From debt crises to financial crashes (and back): a stock-flow consistent model for stock price bubbles

We develop a stochastic macro-financial model in continuous time by integrating two specifications of the Keen economic framework with a financial market driven by a jump-diffusion process. The economic block of the model combines monetary debt-deflation mechanisms with Ponzi-type financial destabilization and is influenced by the financial market through a stochastic interest rate that depends on asset price returns. The financial market block of the model consists of an asset with jump–diffusion price process with endogenous, state-dependent jump intensities driven by speculative credit flows. The model formalizes a feedback loop linking credit expansion, crash risk, perceived return dynamics, and bank lending spreads. Under suitable parameter restrictions, we establish global existence and non-explosion of the coupled system. Numerical experiments illustrate how variations in credit sensitivity and jump parameters generate regimes ranging from stable growth to recurrent boom–bust cycles. The framework provides a tractable setting for analyzing endogenous financial fragility within a mathematically well-posed macro–financial system.

💡 Research Summary

The paper presents a continuous‑time stochastic macro‑financial model that merges two strands of the Keen stock‑flow consistent (SFC) framework with a modern jump‑diffusion description of asset prices. The economic core incorporates a monetary debt‑deflation mechanism together with a Ponzi‑type destabilization channel. Real‑sector variables—profits, leverage, debt ratios, and repayment capacity—are governed by accounting‑consistent balance‑sheet equations and behavioral rules (investment and dividend functions that depend on the profit ratio, a speculative credit flow F, and a financing mix parameter).

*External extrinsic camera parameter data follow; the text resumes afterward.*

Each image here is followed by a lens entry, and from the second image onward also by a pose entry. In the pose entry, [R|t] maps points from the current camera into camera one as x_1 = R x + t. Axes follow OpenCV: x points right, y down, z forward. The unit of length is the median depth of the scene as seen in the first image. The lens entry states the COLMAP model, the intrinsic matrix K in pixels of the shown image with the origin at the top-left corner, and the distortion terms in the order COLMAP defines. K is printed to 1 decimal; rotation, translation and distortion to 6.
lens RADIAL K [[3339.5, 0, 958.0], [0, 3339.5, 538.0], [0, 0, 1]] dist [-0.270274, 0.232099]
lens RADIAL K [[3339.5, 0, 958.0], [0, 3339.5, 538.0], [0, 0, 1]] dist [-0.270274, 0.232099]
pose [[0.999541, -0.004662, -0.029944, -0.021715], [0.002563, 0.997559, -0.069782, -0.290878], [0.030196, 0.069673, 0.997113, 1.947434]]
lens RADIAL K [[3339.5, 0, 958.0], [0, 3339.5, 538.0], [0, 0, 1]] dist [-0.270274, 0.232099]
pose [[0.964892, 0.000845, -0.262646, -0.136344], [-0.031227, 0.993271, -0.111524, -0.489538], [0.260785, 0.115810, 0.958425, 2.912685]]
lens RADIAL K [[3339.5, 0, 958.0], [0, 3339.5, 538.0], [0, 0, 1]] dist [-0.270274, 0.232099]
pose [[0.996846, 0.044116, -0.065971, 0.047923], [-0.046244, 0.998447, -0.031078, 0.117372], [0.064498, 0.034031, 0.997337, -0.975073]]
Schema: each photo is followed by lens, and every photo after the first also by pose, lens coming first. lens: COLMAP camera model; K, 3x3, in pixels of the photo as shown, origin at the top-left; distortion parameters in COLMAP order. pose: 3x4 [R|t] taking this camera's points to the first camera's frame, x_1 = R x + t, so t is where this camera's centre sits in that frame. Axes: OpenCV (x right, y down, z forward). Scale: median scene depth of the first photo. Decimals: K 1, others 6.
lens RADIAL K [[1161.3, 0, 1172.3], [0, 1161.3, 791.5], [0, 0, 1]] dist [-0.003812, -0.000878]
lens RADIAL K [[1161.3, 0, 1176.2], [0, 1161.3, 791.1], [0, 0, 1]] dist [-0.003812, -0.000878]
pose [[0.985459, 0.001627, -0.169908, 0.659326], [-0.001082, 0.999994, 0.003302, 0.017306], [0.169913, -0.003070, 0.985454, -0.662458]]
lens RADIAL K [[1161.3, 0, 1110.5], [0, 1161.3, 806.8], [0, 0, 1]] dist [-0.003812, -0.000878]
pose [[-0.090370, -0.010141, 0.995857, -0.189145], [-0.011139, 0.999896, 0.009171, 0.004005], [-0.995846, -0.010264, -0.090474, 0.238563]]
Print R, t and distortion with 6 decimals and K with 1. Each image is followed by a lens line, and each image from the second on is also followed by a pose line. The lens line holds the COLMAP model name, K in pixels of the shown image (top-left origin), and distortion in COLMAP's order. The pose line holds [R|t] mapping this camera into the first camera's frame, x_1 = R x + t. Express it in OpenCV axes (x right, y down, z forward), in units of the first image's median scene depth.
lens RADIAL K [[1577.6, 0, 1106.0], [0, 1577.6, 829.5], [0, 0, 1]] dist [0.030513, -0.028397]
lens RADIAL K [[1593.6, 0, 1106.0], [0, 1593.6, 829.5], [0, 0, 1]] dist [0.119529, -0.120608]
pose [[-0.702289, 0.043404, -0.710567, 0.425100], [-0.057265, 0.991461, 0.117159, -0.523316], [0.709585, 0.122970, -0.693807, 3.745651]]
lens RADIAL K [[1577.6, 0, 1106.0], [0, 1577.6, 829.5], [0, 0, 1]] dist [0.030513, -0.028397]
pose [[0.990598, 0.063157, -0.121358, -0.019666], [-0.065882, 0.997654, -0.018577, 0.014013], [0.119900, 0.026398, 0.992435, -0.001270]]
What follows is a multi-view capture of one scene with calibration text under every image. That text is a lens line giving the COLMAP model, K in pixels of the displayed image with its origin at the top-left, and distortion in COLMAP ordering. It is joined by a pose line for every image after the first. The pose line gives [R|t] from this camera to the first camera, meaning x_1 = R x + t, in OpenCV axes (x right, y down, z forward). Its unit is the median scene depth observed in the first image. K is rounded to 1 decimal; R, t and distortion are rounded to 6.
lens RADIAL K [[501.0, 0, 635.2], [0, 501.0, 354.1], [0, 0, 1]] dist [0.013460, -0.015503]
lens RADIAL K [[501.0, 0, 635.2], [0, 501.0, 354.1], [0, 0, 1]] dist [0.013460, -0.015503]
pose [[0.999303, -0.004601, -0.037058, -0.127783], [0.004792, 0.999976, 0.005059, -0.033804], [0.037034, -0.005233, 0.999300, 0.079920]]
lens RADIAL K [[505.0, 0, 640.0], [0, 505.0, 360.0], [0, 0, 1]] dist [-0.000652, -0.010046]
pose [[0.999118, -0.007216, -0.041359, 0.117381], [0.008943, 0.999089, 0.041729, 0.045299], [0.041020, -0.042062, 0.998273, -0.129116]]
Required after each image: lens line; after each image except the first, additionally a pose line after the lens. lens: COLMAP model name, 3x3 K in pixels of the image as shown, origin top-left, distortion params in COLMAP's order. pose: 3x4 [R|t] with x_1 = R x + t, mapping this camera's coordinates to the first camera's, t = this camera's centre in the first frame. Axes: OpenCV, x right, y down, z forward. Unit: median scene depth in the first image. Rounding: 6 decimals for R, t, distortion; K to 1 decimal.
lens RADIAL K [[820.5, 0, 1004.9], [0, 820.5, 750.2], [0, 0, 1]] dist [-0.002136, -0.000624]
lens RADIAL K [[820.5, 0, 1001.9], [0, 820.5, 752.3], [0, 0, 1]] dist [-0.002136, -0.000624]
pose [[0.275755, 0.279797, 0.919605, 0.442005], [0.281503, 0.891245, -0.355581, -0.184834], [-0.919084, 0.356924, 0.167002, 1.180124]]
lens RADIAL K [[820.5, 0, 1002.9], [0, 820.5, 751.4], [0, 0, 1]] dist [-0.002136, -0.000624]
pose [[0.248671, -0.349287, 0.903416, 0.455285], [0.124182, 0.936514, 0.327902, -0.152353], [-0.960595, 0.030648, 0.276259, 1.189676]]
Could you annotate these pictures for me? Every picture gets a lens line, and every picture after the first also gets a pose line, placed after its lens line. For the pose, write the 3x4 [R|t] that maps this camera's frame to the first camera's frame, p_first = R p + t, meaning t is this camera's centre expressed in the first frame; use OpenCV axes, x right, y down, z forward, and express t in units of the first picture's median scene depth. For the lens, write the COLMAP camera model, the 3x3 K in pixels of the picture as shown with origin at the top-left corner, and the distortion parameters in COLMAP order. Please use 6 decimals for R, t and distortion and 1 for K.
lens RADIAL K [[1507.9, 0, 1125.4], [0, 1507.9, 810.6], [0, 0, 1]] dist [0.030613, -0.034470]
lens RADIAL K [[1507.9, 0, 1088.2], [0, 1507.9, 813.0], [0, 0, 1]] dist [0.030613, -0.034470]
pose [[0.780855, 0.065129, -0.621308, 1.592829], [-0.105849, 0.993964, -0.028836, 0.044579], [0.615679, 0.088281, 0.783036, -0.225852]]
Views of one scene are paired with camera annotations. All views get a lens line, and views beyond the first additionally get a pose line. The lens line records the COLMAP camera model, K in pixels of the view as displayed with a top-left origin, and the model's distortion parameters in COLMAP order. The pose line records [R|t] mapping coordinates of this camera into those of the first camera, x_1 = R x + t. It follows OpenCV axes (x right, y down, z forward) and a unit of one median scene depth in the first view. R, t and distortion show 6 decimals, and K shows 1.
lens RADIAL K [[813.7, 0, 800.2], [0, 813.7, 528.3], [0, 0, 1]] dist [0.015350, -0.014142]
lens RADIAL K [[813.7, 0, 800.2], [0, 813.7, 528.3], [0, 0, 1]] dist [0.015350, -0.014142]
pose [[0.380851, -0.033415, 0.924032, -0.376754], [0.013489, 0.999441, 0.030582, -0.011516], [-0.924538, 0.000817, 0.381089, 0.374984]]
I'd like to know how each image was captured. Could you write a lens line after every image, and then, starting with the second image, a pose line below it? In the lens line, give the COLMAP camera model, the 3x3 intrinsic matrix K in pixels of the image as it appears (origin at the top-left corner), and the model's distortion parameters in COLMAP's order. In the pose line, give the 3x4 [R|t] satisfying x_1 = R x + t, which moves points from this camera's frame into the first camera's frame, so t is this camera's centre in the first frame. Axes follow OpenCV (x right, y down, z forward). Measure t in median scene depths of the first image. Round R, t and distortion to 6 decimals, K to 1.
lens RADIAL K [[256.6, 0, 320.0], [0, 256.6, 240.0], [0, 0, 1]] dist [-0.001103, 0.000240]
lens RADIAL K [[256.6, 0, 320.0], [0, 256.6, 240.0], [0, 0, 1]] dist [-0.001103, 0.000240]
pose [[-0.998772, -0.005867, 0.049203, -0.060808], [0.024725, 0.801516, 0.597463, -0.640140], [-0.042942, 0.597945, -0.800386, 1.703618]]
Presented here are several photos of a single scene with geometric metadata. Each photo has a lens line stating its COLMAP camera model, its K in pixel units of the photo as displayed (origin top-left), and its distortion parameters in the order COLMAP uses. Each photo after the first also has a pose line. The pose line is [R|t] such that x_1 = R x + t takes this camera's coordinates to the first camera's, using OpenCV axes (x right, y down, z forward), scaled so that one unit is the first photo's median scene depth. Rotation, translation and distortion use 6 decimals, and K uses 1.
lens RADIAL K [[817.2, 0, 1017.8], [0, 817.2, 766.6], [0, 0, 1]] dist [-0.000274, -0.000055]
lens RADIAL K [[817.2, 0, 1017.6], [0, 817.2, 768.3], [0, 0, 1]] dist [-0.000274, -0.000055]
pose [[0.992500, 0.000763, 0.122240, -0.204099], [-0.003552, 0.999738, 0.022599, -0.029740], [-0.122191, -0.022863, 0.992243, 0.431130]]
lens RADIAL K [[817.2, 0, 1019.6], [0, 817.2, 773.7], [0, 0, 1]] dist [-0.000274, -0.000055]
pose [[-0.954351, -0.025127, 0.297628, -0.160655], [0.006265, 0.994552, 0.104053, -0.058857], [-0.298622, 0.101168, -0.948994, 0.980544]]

The financial market side models a single risky asset whose price S follows

 dS_t = μ_t S_t dt + σ S_t dW_t + S_{t‑} dJ_t,

where the jump component J has a state‑dependent intensity λ_t. Crucially, λ_t is an endogenous function of the speculative credit flow F_t (e.g., λ_t = λ_0 + λ_1 F_t), capturing the idea that credit expansion raises crash risk. The model also endogenizes the short‑rate r_t as a linear function of the asset’s instantaneous return i_t = dS_t/S_t, i.e., r_t = r_0 + α i_t. This creates a feedback loop: credit expansion → higher asset prices → higher jump intensity → market crash → higher risk premium → higher borrowing costs → reduced investment and output, which in turn affects credit creation.

Mathematically, the authors write the coupled system of stochastic differential equations (SDEs) for the real variables (capital K, loans L, deposits M, etc.) and the financial variables (S, λ, r). Under boundedness and Lipschitz conditions on the functions governing λ_t and r_t, they prove global existence and non‑explosion of strong solutions (Theorem 2.1). The proof relies on Picard‑Lindelöf arguments for the drift‑diffusion part and on Lyapunov‑type estimates to control the jump intensity, ensuring that the expected value of a quadratic Lyapunov function does not blow up.

Numerical experiments explore the model’s dynamics across three regimes by varying two key parameters: γ, the sensitivity of credit flow to economic growth, and ψ, the scale of the jump intensity response.

• Low γ and ψ produce a stable growth path where asset prices exhibit mean‑reverting diffusion and the economy settles at a steady‑state.
• Intermediate γ with higher ψ generates endogenous boom‑bust cycles: credit‑driven price bubbles build up, the jump intensity rises, a stochastic crash occurs, and the resulting spike in the risk‑adjusted interest rate forces a contraction in borrowing, output, and profits, after which the cycle restarts.
• High γ and ψ lead to a “crash” regime in which even modest shocks trigger a large jump, a sudden surge in the lending spread, and a rapid collapse of the real sector.

The authors interpret these findings through the lens of Minsky’s Financial Instability Hypothesis and Werner’s Quantitative Theory of Credit. The banking sector’s reaction function (the parameter α linking asset returns to the policy rate) emerges as a decisive stability lever: a gentle response dampens credit‑driven bubbles, whereas a steep response amplifies crash risk. The model therefore offers a tractable, mathematically rigorous platform for studying endogenous financial fragility, the propagation of credit‑induced bubbles, and the impact of monetary‑policy‑type interventions.

In conclusion, the paper successfully integrates SFC macro‑economics with stochastic finance, provides rigorous existence results, and demonstrates through simulation how endogenous credit dynamics can generate a rich spectrum of macro‑financial outcomes—from steady growth to recurrent crises—thereby bridging a gap between accounting‑based macro models and probabilistic bubble theory. Future extensions could incorporate heterogeneous agents, policy rules, or networked financial institutions to further enrich the analysis.